WORK TASK. From the METS metadata guide, pull out the passage that starts at the words "Different metadata formats" and ends after the words "linked from METS.", copied word for word.
*** SOURCE TEXT Section Begins ***
As stated earlier in this guide, formatting your metadata properly is extremely important. Proper formatting ensures your descriptive metadata ends up in the final Archivematica-created METS file. Opening up your METS file and looking at the metadata in the <dmdSec> portion of the file (near the top) will show you if metadata import was successful. Take a look at the document You’ve Just Made an AIP: A Checklist (Permafrost users only) for more information.
Different metadata formats will show up in the METS file slightly differently. Dublin Core metadata will show up in the dmdSec section and is identified as MD Type = DC in the METS file, and the Dublin Core schema and other documents are linked from METS.
Above you can see some of the DC metadata added, such as the title and the subject.
Custom metadata will show up in the dmdSec section of the METS file as MDTYPE =”OTHER”
Above you can see “tree type” as a custom metadata field.
Rights metadata shows up in the <rightsMD> portion of the file (further down, you can do a search for “rightsMD” to find it).
Above you can see that metadata has been added about a statute: the jurisdiction is “Canada” and the citation is “that legislation”.
Bag metadata will show up in the amdSec section of the METS file as pictured below:
If you are re-ingesting to add metadata to a previous transfer that did not include metadata, a new section will be added to the METS file where the previous metadata is described as “original”. If you are adding or updating metadata, a new section will be added to the METS file where the new metadata is described as “updated”.
Taking the time to inspect all your metadata in the METS file is important, as sometimes the tiniest mistake can cause the metadata to not be structured properly.
*** SOURCE TEXT Section Ends ***
*** EXCERPTED DATA Section Begins ***
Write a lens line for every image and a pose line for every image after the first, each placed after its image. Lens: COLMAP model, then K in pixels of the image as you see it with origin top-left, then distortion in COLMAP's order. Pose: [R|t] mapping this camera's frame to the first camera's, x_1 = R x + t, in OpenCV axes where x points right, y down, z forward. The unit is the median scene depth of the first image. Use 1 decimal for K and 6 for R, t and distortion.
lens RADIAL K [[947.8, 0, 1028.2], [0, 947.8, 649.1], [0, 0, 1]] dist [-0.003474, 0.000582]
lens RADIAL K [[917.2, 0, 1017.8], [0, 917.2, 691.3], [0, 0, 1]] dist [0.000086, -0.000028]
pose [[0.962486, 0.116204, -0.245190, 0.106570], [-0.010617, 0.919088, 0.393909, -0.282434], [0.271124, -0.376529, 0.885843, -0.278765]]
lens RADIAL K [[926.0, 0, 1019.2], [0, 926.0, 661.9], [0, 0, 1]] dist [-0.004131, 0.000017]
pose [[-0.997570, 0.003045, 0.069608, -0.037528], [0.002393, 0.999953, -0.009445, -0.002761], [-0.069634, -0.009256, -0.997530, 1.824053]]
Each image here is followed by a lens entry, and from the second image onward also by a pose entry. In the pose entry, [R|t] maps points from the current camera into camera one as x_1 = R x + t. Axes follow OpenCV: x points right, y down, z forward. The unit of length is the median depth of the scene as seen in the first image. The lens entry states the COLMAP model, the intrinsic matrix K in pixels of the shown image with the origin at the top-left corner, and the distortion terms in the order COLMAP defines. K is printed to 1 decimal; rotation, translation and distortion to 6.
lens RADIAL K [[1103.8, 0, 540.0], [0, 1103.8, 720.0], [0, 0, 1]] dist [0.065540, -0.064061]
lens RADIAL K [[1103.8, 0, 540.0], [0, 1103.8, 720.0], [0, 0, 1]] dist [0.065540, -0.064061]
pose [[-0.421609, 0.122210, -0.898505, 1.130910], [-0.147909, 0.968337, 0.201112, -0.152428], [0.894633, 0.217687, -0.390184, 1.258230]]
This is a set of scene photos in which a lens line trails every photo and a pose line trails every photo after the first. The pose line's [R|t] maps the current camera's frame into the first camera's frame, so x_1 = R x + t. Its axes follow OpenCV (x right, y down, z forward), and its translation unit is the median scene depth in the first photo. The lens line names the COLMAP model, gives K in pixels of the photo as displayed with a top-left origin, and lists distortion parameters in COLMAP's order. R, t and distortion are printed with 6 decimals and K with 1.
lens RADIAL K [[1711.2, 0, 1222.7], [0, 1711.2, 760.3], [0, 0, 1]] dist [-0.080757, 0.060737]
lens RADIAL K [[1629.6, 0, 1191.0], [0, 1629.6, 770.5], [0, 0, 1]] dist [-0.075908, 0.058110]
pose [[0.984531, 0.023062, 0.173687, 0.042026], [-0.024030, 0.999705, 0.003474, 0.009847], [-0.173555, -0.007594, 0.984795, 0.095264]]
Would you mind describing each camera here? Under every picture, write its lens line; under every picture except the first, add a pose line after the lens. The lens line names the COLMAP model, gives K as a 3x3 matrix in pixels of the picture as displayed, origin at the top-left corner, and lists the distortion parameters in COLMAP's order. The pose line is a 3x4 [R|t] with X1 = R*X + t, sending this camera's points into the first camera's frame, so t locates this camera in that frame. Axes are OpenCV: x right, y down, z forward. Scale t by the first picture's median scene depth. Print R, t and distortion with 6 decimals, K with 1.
*** EXCERPTED DATA Section Ends ***
TASK ANSWER.
Different metadata formats will show up in the METS file slightly differently. Dublin Core metadata will show up in the dmdSec section and is identified as MD Type = DC in the METS file, and the Dublin Core schema and other documents are linked from METS.